Cinq jours après la reprise des combats dans le camp palestinien, certains habitants expriment leur ras-le-bol, d’autres viennent en aide aux déplacés.

« Aïn el-Heloué, dernier clou dans le cercueil de Saïda »

La corniche déserte de Saïda. Photo João Sousa

Sous un soleil de plomb, couvre-chef vissé sur le front, Mahmoud Dirani entame sa semaine par une promenade matinale sur la corniche de Saïda. « Je ne suis pas serein. J’ai peur d’une balle perdue… » admet toutefois le sexagénaire, qui fait partie des rares passants à s’être aventurés sur cette artère d’ordinaire bondée, située à un peu plus de quatre kilomètres à vol d’oiseau du camp de réfugiés palestiniens de Aïn el-Heloué.

Un camp sous le feu depuis jeudi dernier, alors que les affrontements entre les factions islamistes et le mouvement Fateh ont repris, après une vague de violence fin juillet et un cessez-le-feu plus que fragile. Les récents combats ont déjà fait onze morts, plus de cent blessés et déplacé des centaines de réfugiés.

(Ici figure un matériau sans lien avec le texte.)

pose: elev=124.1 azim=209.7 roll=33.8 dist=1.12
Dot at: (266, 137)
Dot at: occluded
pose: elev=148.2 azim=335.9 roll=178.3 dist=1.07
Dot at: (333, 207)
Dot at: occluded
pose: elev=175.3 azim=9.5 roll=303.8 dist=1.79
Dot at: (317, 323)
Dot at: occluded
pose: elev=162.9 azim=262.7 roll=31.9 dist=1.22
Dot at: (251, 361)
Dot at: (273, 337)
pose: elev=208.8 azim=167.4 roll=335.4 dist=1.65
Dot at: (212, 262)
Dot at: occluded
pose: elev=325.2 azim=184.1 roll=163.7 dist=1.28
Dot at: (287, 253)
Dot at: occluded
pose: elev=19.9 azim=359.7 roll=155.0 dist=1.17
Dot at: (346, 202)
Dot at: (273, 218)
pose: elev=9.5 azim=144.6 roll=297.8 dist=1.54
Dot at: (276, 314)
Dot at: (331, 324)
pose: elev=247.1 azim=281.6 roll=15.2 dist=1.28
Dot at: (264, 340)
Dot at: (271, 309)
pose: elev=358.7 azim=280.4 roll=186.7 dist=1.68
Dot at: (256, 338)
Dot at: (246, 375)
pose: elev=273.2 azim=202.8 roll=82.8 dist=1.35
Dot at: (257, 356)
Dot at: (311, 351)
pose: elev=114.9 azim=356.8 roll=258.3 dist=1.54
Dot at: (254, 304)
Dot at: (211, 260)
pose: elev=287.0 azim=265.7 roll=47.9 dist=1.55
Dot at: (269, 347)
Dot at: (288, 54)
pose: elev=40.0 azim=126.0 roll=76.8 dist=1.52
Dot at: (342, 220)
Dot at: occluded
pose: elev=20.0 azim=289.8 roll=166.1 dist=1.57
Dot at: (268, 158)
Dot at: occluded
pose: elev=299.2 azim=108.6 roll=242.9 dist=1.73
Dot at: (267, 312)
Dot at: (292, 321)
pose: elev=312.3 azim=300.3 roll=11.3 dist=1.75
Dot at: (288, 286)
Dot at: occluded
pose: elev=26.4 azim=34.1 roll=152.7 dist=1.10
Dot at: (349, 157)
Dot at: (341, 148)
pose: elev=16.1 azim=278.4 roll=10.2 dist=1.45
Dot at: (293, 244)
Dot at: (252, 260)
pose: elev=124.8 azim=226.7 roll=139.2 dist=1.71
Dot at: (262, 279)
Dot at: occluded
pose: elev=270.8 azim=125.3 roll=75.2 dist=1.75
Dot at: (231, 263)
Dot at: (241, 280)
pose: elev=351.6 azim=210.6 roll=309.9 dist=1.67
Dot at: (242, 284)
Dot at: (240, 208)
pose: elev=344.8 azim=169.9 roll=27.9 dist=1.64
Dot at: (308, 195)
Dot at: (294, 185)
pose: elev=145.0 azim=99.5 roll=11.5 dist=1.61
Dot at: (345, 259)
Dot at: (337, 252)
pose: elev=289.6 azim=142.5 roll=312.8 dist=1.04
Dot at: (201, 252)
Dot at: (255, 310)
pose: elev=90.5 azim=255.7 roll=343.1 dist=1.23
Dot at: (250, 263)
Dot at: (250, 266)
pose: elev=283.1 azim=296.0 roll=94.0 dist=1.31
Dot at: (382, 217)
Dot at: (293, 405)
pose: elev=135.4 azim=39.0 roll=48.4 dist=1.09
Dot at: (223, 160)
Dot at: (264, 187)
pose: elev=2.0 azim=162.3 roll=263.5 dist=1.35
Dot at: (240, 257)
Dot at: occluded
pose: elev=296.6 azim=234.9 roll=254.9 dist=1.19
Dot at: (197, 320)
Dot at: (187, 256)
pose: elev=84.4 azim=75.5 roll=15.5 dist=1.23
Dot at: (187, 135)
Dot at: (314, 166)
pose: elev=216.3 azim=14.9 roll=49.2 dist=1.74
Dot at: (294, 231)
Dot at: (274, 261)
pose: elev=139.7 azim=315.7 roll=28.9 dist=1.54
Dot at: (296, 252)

« En raison de la crise (économique), Saïda était déjà une ville morte, se désole Mahmoud Dirani. Là, on plante le dernier clou dans son cercueil… » Car la capitale du Sud et ses habitants sont à nouveau pris en otages, entre la situation économique qui se dégrade davantage et la crainte d’un débordement des combats hors du camp. Samedi, un civil a été tué d’une balle perdue à Ghaziyé, à deux kilomètres au sud de Saïda.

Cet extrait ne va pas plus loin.